**DOCUMENT**.
________________________
# Weekend Boredom = New Enclosure



## Jaycw (Jun 21, 2010)

Had some spare time over the weekend (and a whole bunch of spare foam) so decided to get busy... this was the outcome.


----------



## thals (Jun 21, 2010)

You did a fantastic job, looks great! Spare time well spent


----------



## Funkstaa (Jun 21, 2010)

Freakin awsome!...


----------



## python_dan89 (Jun 21, 2010)

nice mate =)


----------



## the jungle guy (Jun 21, 2010)

well done,


----------



## DragonKells (Jun 21, 2010)

Nothing like bordem to inspire a work of art hey? Looks great


----------



## Jaycw (Jun 21, 2010)

Thanks guys  ... Will have to do the bottom enclosure now too , looks like another weekend with the lounge full of foam bits haha


----------



## TassieHerper (Jun 21, 2010)

yep looking great. is that a hide i spy in the bottom right corner?


----------



## Jaycw (Jun 21, 2010)

Yup , few hides scattered around back corner , hid rock in the middle , theres also a hide up on the shelf under the basking light 

Wanting to get cracking on the bottom enclosure soon too ... currently have beardies in there , trying to work out a suitable temporary home for them while I do some landscaping .... Do you think they would be ok in a 50L tub for a day or two ? (could rig up a temp UV/ Heat source with a clip on lamp) does anyone have any better ideas?


----------



## Fangus (Jun 21, 2010)

looks great ..... did you carve all that foam yourself , and paint it ?.... If so that is amazing, tell us ya secret


----------



## Jaycw (Jun 22, 2010)

Yeah.... bought a couple of polystyrene sheets from Clarks Rubber (just the 3cm stuff.. think its about 8$ for 1200x600 sheet) ... used some no more nails to glue it all to the back and sides , then took to it with a screw driver and my fingers just ripping out bits and pieces to give it a rocky type look.... Hit it with a heatgun for a couple of seconds to smooth down the little loose bits and pieces... Then just mixed up some cement , did 3 coats (first one is pretty watery , you can go thicker with the next coats)... once it was dry used some acrylic paint (just the cheap stuff from the $2 shop) and then sealed it all with a whole lot of PVA glue... theres a pretty good tutorial thread on here that will give you heaps more detail on making rock walls and hides


----------
________________________
**DIRECTION 1**. According to the enclosure thread, from which store did Jaycw buy the polystyrene sheets?
**DIRECTION 2**. In the enclosure thread, why did Jaycw briefly apply a heat gun to the carved foam?
**DIRECTION 3**. Quote from the enclosure thread the passage that opens with the words containing "Wanting to get" and closes with "Fangus (Jun 21, 2010)".

(Collection entries)
________________________
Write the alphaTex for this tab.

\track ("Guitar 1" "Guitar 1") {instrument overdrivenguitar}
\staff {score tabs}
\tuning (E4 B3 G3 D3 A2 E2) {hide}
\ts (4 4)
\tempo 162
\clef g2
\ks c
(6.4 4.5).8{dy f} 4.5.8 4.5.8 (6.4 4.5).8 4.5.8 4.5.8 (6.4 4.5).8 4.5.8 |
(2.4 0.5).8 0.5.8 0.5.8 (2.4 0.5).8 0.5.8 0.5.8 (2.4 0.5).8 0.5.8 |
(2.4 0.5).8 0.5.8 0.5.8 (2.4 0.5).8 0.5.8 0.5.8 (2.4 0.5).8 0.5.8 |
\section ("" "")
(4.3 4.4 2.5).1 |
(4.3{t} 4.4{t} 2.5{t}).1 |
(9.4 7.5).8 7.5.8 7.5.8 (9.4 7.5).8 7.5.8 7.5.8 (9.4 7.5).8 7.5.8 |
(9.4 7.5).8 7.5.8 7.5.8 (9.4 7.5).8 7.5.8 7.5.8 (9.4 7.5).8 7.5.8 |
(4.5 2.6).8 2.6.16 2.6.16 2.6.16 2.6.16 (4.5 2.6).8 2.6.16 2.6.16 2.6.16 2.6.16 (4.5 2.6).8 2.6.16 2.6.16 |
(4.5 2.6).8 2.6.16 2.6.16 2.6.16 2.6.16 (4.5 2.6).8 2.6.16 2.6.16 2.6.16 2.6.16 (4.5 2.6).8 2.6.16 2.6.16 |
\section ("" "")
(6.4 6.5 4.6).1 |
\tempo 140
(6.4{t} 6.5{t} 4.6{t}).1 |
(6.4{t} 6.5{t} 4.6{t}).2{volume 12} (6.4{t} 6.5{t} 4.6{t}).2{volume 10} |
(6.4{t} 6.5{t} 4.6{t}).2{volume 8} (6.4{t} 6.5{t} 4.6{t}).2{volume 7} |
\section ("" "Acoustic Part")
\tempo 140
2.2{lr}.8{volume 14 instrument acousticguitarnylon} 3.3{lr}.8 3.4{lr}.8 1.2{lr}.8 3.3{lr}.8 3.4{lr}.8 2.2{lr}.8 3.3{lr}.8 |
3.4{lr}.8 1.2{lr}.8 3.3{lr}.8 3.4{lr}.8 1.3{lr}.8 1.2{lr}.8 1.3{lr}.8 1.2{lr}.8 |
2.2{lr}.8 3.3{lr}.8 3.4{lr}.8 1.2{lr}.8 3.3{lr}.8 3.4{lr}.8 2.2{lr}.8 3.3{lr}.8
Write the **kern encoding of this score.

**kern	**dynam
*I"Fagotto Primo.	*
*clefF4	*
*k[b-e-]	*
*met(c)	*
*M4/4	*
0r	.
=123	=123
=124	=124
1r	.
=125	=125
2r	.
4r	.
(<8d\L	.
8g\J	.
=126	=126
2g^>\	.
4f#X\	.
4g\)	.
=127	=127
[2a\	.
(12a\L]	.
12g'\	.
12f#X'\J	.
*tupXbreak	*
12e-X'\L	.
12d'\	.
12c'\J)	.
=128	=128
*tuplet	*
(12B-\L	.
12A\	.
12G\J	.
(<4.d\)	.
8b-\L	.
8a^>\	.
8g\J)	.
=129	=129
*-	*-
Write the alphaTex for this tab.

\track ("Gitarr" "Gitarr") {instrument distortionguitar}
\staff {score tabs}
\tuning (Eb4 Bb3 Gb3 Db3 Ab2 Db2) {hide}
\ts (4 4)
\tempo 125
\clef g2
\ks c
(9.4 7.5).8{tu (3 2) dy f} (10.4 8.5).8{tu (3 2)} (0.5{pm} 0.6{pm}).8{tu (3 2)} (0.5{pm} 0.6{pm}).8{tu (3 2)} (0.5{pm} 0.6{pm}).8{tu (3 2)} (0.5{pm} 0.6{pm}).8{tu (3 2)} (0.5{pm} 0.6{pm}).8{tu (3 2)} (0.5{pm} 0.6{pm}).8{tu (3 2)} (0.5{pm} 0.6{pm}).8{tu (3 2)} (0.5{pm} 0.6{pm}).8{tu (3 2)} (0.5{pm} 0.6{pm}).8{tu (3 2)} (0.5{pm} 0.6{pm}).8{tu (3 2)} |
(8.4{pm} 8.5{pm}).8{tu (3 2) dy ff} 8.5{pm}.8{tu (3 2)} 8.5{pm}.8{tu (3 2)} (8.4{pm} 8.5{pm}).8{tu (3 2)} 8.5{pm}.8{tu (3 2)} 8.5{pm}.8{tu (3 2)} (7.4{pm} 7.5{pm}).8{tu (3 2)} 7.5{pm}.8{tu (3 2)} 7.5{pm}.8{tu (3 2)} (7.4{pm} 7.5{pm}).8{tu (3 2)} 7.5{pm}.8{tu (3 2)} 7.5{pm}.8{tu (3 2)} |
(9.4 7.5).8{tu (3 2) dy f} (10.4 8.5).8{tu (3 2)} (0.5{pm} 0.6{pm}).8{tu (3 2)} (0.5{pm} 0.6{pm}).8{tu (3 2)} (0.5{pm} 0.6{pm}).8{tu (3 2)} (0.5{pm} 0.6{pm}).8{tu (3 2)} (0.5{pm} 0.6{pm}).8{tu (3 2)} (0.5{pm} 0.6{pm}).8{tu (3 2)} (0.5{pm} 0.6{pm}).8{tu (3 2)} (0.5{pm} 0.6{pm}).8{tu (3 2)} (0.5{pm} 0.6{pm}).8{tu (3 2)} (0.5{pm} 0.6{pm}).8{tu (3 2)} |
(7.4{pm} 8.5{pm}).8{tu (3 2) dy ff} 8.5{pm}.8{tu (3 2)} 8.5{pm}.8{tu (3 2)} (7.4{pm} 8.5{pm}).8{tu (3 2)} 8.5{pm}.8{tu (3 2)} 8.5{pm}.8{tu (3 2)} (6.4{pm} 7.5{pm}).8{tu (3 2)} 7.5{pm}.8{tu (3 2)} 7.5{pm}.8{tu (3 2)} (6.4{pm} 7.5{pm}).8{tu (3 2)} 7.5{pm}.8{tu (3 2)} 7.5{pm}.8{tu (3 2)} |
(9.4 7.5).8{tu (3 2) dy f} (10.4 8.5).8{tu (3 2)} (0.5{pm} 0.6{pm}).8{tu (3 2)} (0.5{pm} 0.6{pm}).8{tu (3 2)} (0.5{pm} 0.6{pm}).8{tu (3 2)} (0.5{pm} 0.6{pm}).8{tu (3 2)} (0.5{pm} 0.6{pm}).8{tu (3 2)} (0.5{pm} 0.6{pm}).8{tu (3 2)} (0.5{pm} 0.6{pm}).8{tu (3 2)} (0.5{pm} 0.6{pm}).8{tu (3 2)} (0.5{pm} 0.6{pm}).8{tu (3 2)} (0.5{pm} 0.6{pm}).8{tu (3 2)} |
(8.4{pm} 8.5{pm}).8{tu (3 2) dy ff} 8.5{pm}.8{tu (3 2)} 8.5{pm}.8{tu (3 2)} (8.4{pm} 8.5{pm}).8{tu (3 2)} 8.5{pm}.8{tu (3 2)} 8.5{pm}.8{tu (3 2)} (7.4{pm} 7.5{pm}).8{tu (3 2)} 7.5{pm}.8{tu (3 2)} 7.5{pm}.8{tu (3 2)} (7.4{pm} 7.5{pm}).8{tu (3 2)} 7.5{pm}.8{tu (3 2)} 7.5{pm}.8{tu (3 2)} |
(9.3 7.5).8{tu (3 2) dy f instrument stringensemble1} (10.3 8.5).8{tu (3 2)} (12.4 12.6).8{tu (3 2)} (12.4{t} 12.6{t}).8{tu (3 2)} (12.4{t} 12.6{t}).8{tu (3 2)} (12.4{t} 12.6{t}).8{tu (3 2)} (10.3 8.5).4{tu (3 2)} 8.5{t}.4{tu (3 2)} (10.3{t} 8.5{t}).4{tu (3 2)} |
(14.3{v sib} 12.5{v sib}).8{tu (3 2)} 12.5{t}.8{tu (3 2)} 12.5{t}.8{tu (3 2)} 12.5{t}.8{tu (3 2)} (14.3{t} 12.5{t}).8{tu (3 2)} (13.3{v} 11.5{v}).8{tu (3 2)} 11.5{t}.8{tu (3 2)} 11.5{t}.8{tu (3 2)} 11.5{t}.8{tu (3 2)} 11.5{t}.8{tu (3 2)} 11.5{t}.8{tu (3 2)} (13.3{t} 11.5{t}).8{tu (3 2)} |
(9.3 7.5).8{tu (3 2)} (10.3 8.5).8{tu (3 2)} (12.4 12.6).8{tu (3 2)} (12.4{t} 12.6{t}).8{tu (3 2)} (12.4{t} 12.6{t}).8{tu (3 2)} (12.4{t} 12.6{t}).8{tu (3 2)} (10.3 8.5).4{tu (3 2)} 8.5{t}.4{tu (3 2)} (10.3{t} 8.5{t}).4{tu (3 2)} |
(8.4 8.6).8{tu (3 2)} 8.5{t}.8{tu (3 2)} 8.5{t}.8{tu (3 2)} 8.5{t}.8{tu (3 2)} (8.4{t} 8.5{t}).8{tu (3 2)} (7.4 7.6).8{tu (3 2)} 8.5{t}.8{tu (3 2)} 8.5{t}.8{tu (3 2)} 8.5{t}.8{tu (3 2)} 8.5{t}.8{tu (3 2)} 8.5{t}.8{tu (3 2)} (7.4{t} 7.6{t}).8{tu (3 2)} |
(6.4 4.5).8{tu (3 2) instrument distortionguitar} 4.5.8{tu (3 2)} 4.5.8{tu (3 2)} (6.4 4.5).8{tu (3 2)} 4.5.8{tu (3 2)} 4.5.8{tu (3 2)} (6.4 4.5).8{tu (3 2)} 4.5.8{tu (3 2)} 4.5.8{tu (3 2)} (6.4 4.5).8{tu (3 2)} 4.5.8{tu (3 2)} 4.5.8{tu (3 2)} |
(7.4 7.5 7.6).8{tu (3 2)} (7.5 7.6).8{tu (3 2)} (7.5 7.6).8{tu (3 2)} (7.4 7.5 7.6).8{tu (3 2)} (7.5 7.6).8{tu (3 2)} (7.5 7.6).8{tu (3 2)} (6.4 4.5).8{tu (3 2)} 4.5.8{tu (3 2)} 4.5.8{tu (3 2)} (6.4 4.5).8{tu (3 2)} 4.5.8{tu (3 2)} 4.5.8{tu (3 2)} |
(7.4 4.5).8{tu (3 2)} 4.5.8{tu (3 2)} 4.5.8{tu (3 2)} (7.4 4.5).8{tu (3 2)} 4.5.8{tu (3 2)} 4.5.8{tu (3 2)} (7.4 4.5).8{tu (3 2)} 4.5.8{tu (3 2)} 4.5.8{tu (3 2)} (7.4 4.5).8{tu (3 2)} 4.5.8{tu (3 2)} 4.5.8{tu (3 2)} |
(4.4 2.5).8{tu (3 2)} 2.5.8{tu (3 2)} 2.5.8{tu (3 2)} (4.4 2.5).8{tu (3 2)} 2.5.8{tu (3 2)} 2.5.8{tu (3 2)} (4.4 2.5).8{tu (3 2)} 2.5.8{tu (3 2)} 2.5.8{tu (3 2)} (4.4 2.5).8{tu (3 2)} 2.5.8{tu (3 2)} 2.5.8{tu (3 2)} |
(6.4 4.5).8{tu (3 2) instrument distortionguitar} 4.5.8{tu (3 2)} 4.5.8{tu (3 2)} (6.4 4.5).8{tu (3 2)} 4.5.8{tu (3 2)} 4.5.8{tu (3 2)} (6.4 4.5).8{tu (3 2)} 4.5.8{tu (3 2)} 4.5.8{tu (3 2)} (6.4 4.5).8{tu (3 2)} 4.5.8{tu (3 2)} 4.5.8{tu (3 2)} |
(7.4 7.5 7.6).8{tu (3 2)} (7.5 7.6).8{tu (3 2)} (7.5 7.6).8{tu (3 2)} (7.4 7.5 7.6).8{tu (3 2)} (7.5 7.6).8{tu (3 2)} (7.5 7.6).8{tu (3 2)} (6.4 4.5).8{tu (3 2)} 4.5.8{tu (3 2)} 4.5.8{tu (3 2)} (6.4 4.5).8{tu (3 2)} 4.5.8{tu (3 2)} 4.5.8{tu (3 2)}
________________________
**SOLUTION 1**. Clarks Rubber.

**SOLUTION 2**. The heat gun was used for a couple of seconds to smooth down the little loose bits and pieces left after the foam was ripped apart with a screwdriver and fingers.

**SOLUTION 3**.
Wanting to get cracking on the bottom enclosure soon too ... currently have beardies in there , trying to work out a suitable temporary home for them while I do some landscaping .... Do you think they would be ok in a 50L tub for a day or two ? (could rig up a temp UV/ Heat source with a clip on lamp) does anyone have any better ideas?


----------



## Fangus (Jun 21, 2010)